- WHAT YOU HAVE TO DO
Copy the data below word for word, beginning with the line that contains "What is the sum of all values?" and continuing through the end of the data. Leave the pictures out of your copy.

(Figure understanding tasks)
========================================================================

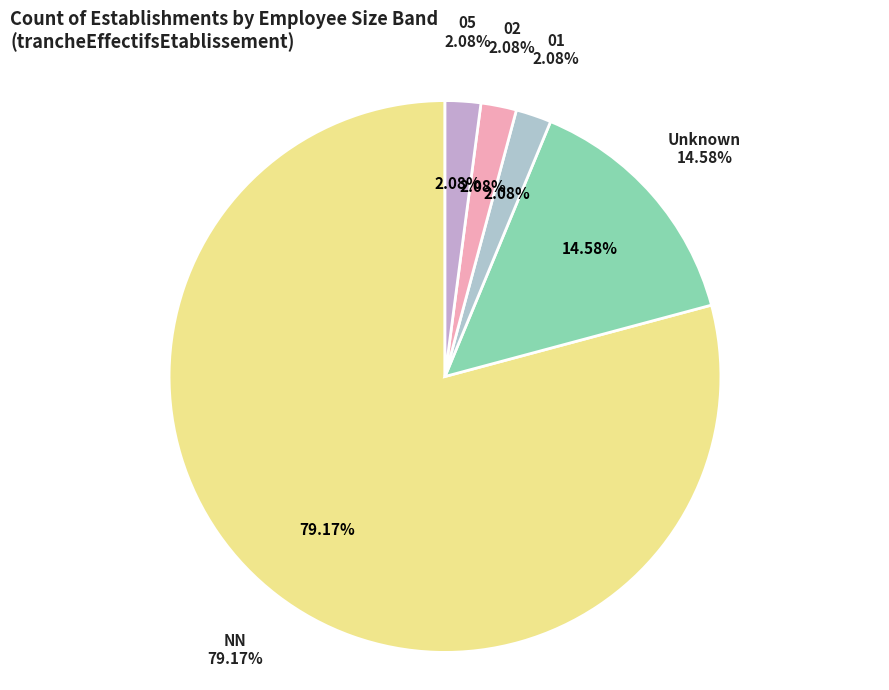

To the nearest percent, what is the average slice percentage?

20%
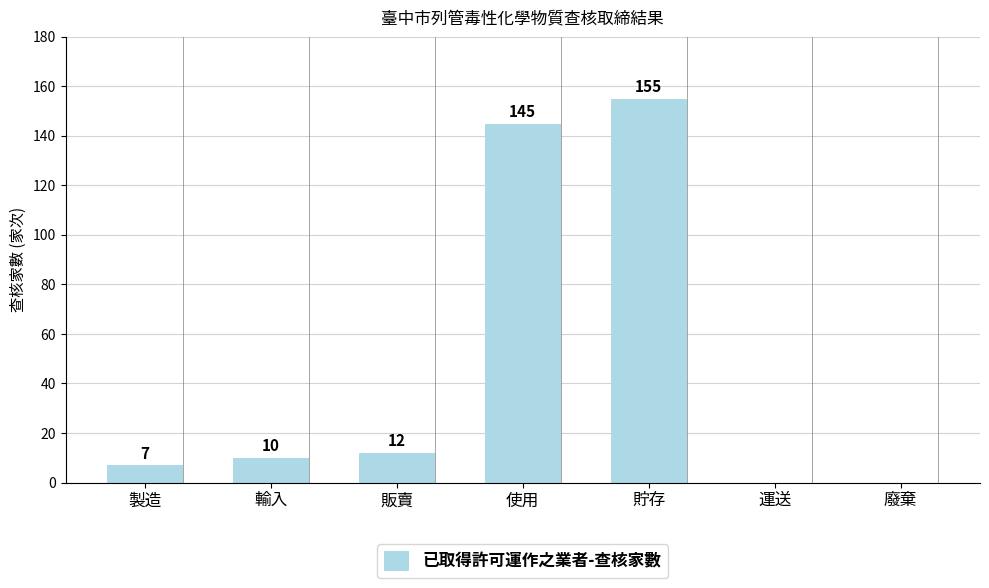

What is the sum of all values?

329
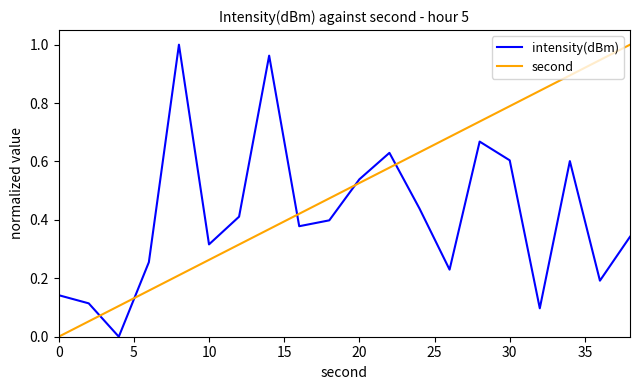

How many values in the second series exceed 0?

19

========================================================================

- EXERCISE OUTPUT
What is the sum of all values?

329

How many values in the second series exceed 0?

19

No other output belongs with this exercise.